◆ WHAT IS EXPECTED ◆
Exact copies of all entries are needed. Pictures are to be left out.

◆ RECORDS SUPPLIED ◆
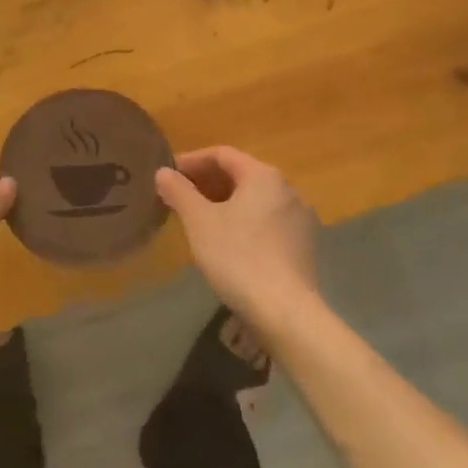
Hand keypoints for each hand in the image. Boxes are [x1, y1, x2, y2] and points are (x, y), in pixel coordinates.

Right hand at [155, 147, 323, 332]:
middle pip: (241, 175)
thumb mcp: (199, 222)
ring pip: (255, 199)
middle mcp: (288, 189)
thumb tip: (163, 172)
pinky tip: (227, 242)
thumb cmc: (238, 258)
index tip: (168, 174)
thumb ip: (179, 191)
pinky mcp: (304, 245)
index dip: (192, 161)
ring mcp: (300, 218)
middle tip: (179, 197)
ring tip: (198, 219)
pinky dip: (243, 221)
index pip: (222, 154)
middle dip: (207, 183)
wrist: (285, 312)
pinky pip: (267, 221)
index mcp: (264, 176)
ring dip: (225, 203)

◆ TASK ANSWER ◆
Hand keypoints for each hand in the image. Boxes are [x1, y1, x2, y2] and points are (x, y), in pixel coordinates.

Right hand at [155, 147, 323, 332]:
middle pip: (241, 175)
thumb mcp: (199, 222)
ring pip: (255, 199)
middle mcp: (288, 189)
thumb tip: (163, 172)
pinky tip: (227, 242)
thumb cmc: (238, 258)
index tip: (168, 174)
thumb ip: (179, 191)
pinky mcp: (304, 245)
index dip: (192, 161)
ring mcp: (300, 218)
middle tip: (179, 197)
ring tip: (198, 219)
pinky dip: (243, 221)
index pip: (222, 154)
middle dip: (207, 183)
wrist: (285, 312)
pinky pip: (267, 221)
index mcp: (264, 176)
ring dip: (225, 203)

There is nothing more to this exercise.